Jalal-ud-din Mohammed Akbar (1542-1605) was the third Mogul emperor of India. The administrative system that he built was copied by the British, and it is discernible in contemporary India.
Jalal-ud-din Mohammed Akbar
On Nov. 23, 1542, Akbar was born at Umarkot, Sind, while his father, the emperor Humayun, driven from the throne of Delhi, was escaping to Persia. Humayun died in 1556 soon after his return to Delhi, and Akbar was proclaimed emperor on February 14, under the regency of Bairam Khan. The regent wrested control of northern India from the Afghans, who had defeated Humayun, but in 1560 Akbar rid himself of the regent and assumed full imperial powers. By 1605 Akbar had made himself the master of the Indo-Gangetic Basin, Kashmir and Afghanistan in the north, Gujarat and Sind in the west, Bengal in the east, and part of the Deccan to the Godavari River in the south.

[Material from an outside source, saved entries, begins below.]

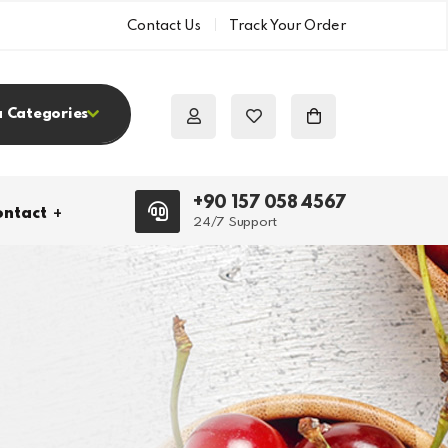
Contact Us
Track Your Order
a Categories
+90 157 058 4567
ntact
24/7 Support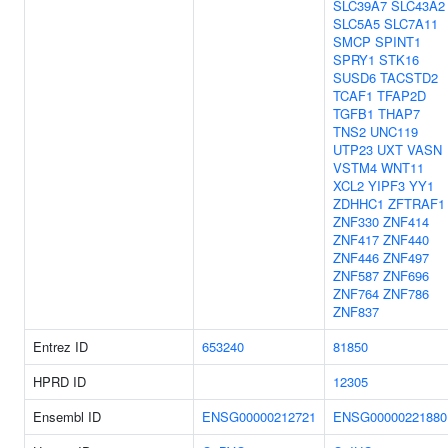
SLC39A7
SLC43A2
SLC5A5
SLC7A11
SMCP
SPINT1
SPRY1
STK16
SUSD6
TACSTD2
TCAF1
TFAP2D
TGFB1
THAP7
TNS2
UNC119
UTP23
UXT
VASN
VSTM4
WNT11
XCL2
YIPF3
YY1
ZDHHC1
ZFTRAF1
ZNF330
ZNF414
ZNF417
ZNF440
ZNF446
ZNF497
ZNF587
ZNF696
ZNF764
ZNF786
ZNF837
Entrez ID
653240
81850
HPRD ID
12305
Ensembl ID
ENSG00000212721
ENSG00000221880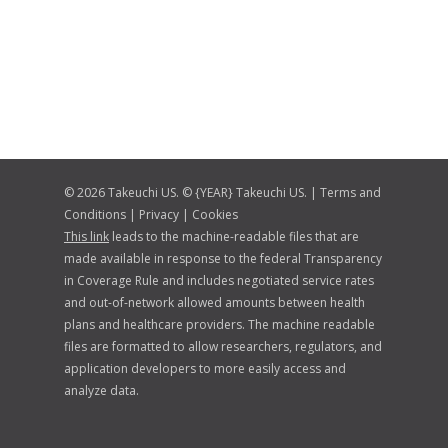
© 2026 Takeuchi US. © {YEAR} Takeuchi US. |
Terms and
Conditions
|
Privacy
|
Cookies
This link
leads to the machine-readable files that are
made available in response to the federal Transparency
in Coverage Rule and includes negotiated service rates
and out-of-network allowed amounts between health
plans and healthcare providers. The machine readable
files are formatted to allow researchers, regulators, and
application developers to more easily access and
analyze data.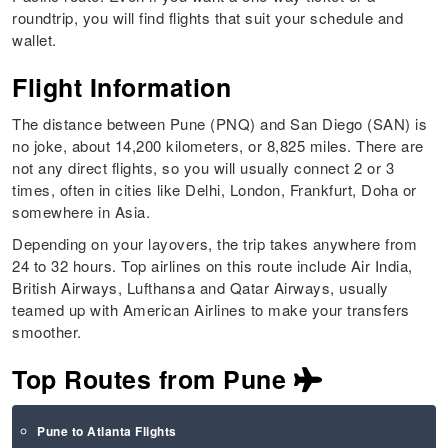
roundtrip, you will find flights that suit your schedule and
wallet.
Flight Information
The distance between Pune (PNQ) and San Diego (SAN) is
no joke, about 14,200 kilometers, or 8,825 miles. There are
not any direct flights, so you will usually connect 2 or 3
times, often in cities like Delhi, London, Frankfurt, Doha or
somewhere in Asia.
Depending on your layovers, the trip takes anywhere from
24 to 32 hours. Top airlines on this route include Air India,
British Airways, Lufthansa and Qatar Airways, usually
teamed up with American Airlines to make your transfers
smoother.
Top Routes from Pune
Pune to Atlanta Flights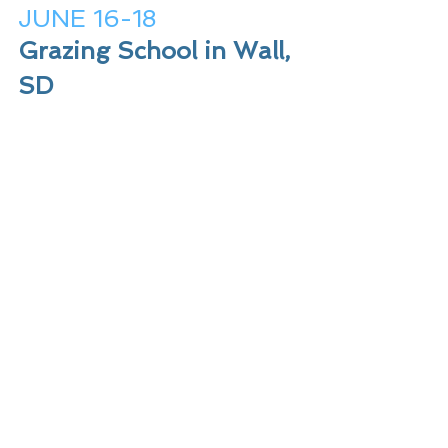
JUNE 16-18
Grazing School in Wall, 
SD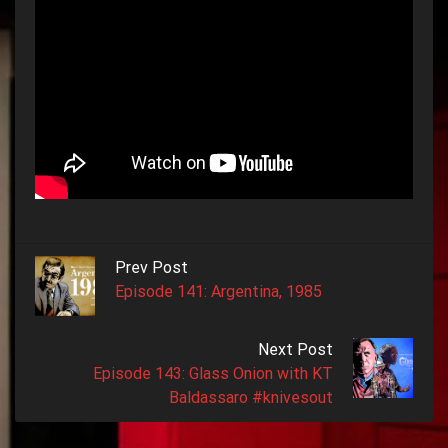
Prev Post
Episode 141: Argentina, 1985
Next Post
Episode 143: Glass Onion with KT
Baldassaro #knivesout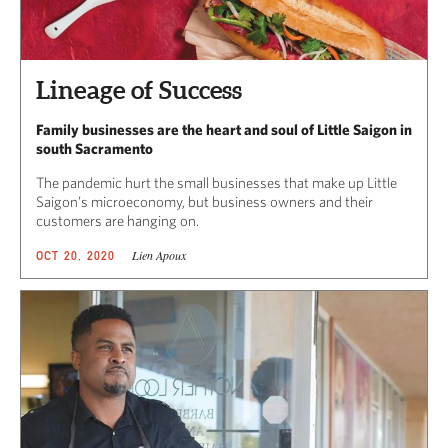
Lineage of Success
Family businesses are the heart and soul of Little Saigon in
south Sacramento
The pandemic hurt the small businesses that make up Little
Saigon’s microeconomy, but business owners and their
customers are hanging on.
Lien Apoux
OCT 20, 2020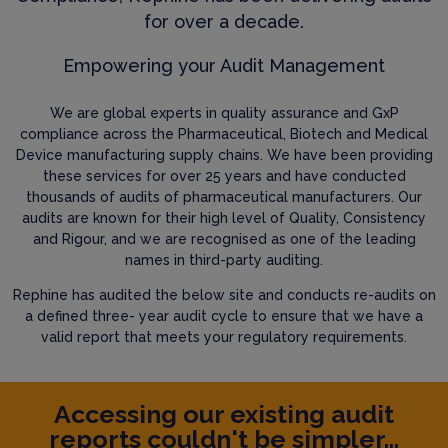
for over a decade.
Empowering your Audit Management
We are global experts in quality assurance and GxP
compliance across the Pharmaceutical, Biotech and Medical
Device manufacturing supply chains. We have been providing
these services for over 25 years and have conducted
thousands of audits of pharmaceutical manufacturers. Our
audits are known for their high level of Quality, Consistency
and Rigour, and we are recognised as one of the leading
names in third-party auditing.
Rephine has audited the below site and conducts re-audits on
a defined three- year audit cycle to ensure that we have a
valid report that meets your regulatory requirements.
Accessing our existing audit
reports couldn't be simpler...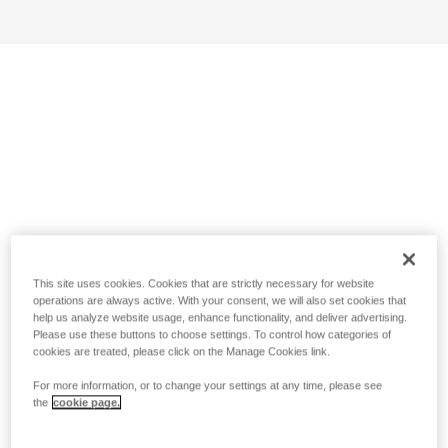
This site uses cookies. Cookies that are strictly necessary for website
operations are always active. With your consent, we will also set cookies that
help us analyze website usage, enhance functionality, and deliver advertising.
Please use these buttons to choose settings. To control how categories of
cookies are treated, please click on the Manage Cookies link.
For more information, or to change your settings at any time, please see
the
cookie page.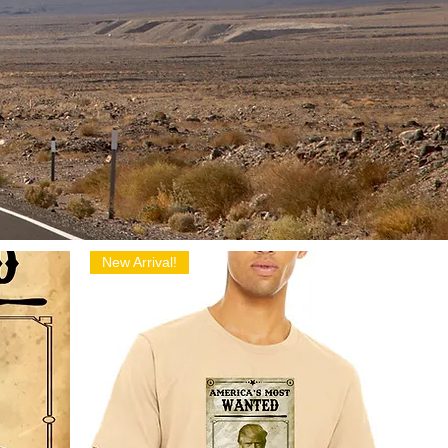
New Arrival!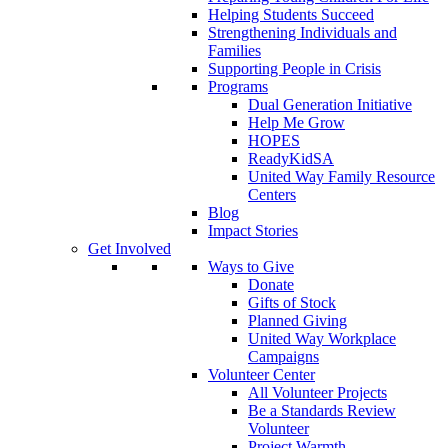
Helping Students Succeed
Strengthening Individuals and
Families
Supporting People in Crisis
Programs
Dual Generation Initiative
Help Me Grow
HOPES
ReadyKidSA
United Way Family Resource
Centers
Blog
Impact Stories
Get Involved
Ways to Give
Donate
Gifts of Stock
Planned Giving
United Way Workplace
Campaigns
Volunteer Center
All Volunteer Projects
Be a Standards Review
Volunteer
Project Warmth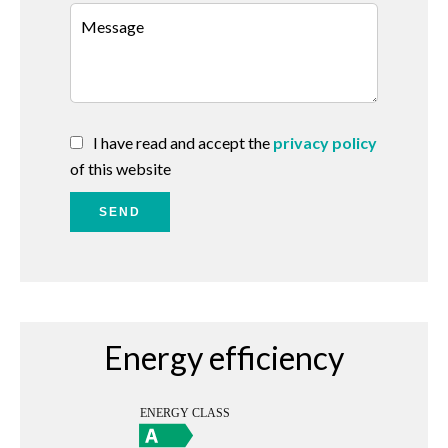
I have read and accept the
privacy policy
of this website
SEND
Energy efficiency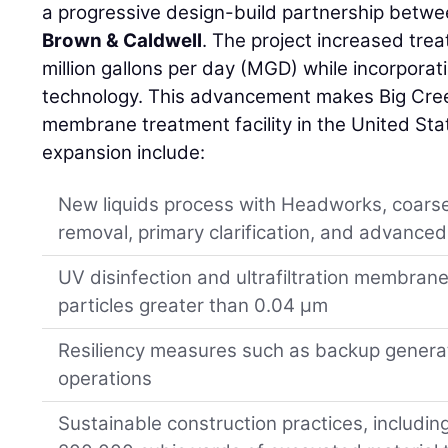
a progressive design-build partnership betw
Brown & Caldwell
. The project increased tre
million gallons per day (MGD) while incorpora
technology. This advancement makes Big Cree
membrane treatment facility in the United Sta
expansion include:
New liquids process with Headworks, coarse 
removal, primary clarification, and advanced
UV disinfection and ultrafiltration membranes
particles greater than 0.04 µm
Resiliency measures such as backup generat
operations
Sustainable construction practices, including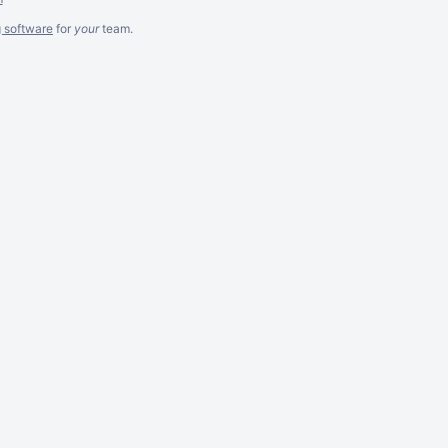
g software
for
your
team.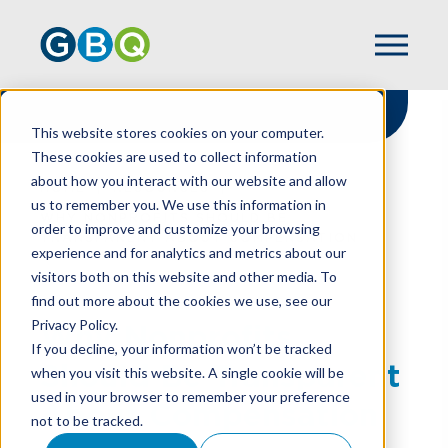
This website stores cookies on your computer.
These cookies are used to collect information
about how you interact with our website and allow
HOME
RESOURCES
us to remember you. We use this information in
WHY NONPROFITS SHOULD BE
order to improve and customize your browsing
TRANSPARENT ABOUT COMPENSATION
experience and for analytics and metrics about our
visitors both on this website and other media. To
find out more about the cookies we use, see our
Privacy Policy.
Why Nonprofits
If you decline, your information won’t be tracked
Should Be Transparent
when you visit this website. A single cookie will be
used in your browser to remember your preference
About Compensation
not to be tracked.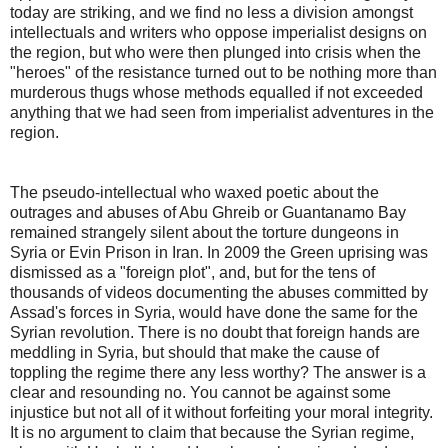
today are striking, and we find no less a division amongst
intellectuals and writers who oppose imperialist designs on
the region, but who were then plunged into crisis when the
"heroes" of the resistance turned out to be nothing more than
murderous thugs whose methods equalled if not exceeded
anything that we had seen from imperialist adventures in the
region.
The pseudo-intellectual who waxed poetic about the
outrages and abuses of Abu Ghreib or Guantanamo Bay
remained strangely silent about the torture dungeons in
Syria or Evin Prison in Iran. In 2009 the Green uprising was
dismissed as a "foreign plot", and, but for the tens of
thousands of videos documenting the abuses committed by
Assad's forces in Syria, would have done the same for the
Syrian revolution. There is no doubt that foreign hands are
meddling in Syria, but should that make the cause of
toppling the regime there any less worthy? The answer is a
clear and resounding no. You cannot be against some
injustice but not all of it without forfeiting your moral integrity.
It is no argument to claim that because the Syrian regime,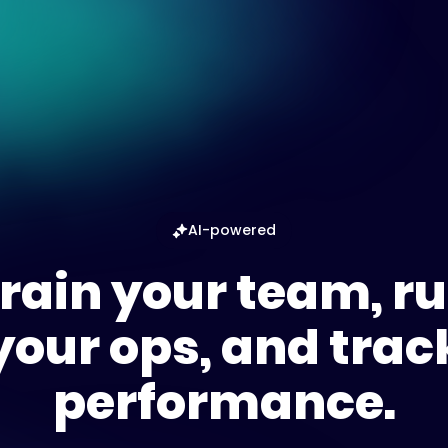
AI-powered
rain your team, r
your ops, and trac
performance.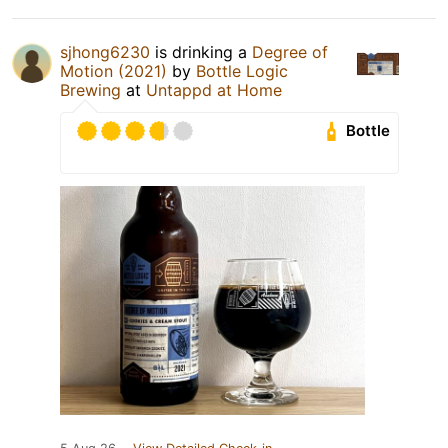
sjhong6230
is drinking a
Degree of
Motion (2021)
by
Bottle Logic
Brewing
at
Untappd at Home
Bottle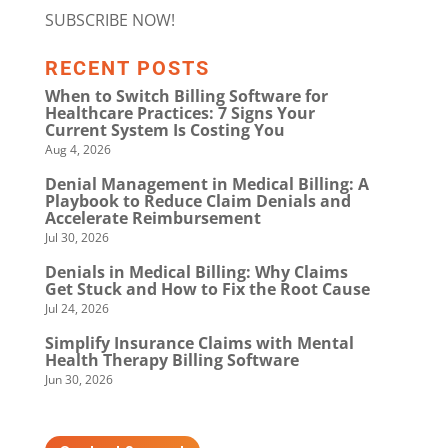
SUBSCRIBE NOW!
RECENT POSTS
When to Switch Billing Software for
Healthcare Practices: 7 Signs Your
Current System Is Costing You
Aug 4, 2026
Denial Management in Medical Billing: A
Playbook to Reduce Claim Denials and
Accelerate Reimbursement
Jul 30, 2026
Denials in Medical Billing: Why Claims
Get Stuck and How to Fix the Root Cause
Jul 24, 2026
Simplify Insurance Claims with Mental
Health Therapy Billing Software
Jun 30, 2026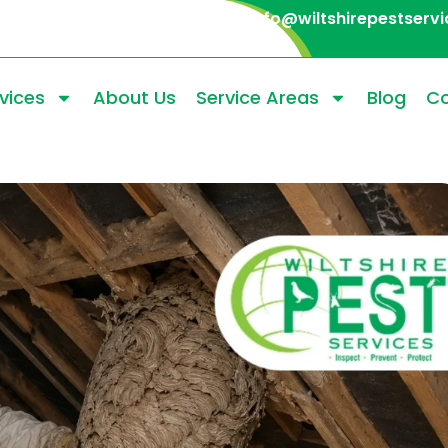
info@wiltshirepestservi
vices
About Us
Service Areas
Blog
Co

The Emperor presided over a Hindu-Moslem cultural synthesis which culminated in a golden age of culture. Though he never learned to read or write, he was a cultivated man, and surrounded himself with the best minds of his generation. He patronized liberal Moslem intellectuals such as Shirazi, Faizi, and Abul Fazl, the author of Ain-i-Akbari and Akbar Nama, two important Mogul historical works. Akbar welcomed to his court mystics such as Salim Chishti and engaged in dialogues with Jesuit priests. He also invited Abul Fatah Gilana, who had written a commentary on Avicenna, to his court.
Committed to the policy of universal tolerance (sulahkul), Akbar considered himself the ruler of all his subjects and the Commander of the Faithful. Through his marriages with Rajput princesses, he brought Hindus to the ruling dynasty and gave three of the highest positions in his cabinet to Hindus. He abolished taxes such as the jizya, a poll tax, that discriminated against non-Moslems. Akbar patronized Indian music and arts, and in many buildings, notably at Fatehpur Sikri, near Agra, he adopted Hindu elements in architecture. Every week he appeared in public, and he held an open court.
Akbar participated in the religious festivities of all groups, allowed the Jesuit fathers to establish a church at Agra, and discouraged cow slaughter. In 1575 at Fatehpur Sikri he built a house of worship to which Moslem, Hindu, Jain, Christian, Parsi, and other theologians were invited for dialogue. In 1582 he promulgated a new religious movement, din-i-ilahi, which did not attract many converts.
In administration Akbar introduced far-reaching changes in revenue collection. To achieve balance of power, he separated revenue collection in each province from military administration, thereby using the collector to check the power of the commander. He built up a military cadre, preferring to pay cash salaries rather than award land grants. The emperor died on Oct. 17, 1605.
Further Reading on Jalal-ud-din Mohammed Akbar
The best biography of Akbar is Vincent A. Smith, Akbar, the Great Mogul: 1542-1605 (1917; 2d ed. 1958). The fullest information on Akbar's reign is provided by Abul Fazl in Ain-i-Akbari, edited by S. L. Goomer (trans., 3 vols., 1871; 2d ed. 1965), and in Akbar Nama (trans., 3 vols., 1897-1921); see also Laurence Binyon, Akbar (1932). There is a chapter on Akbar in Bamber Gascoigne's The Great Moghuls (1971), a scholarly and beautifully illustrated work. Histories of the Moguls include Michael Prawdin (pseudonym for Michael Charol), The Builders of the Mogul Empire (1963), and A. B. Pandey, Later Medieval India: A History of the Mughals (1963).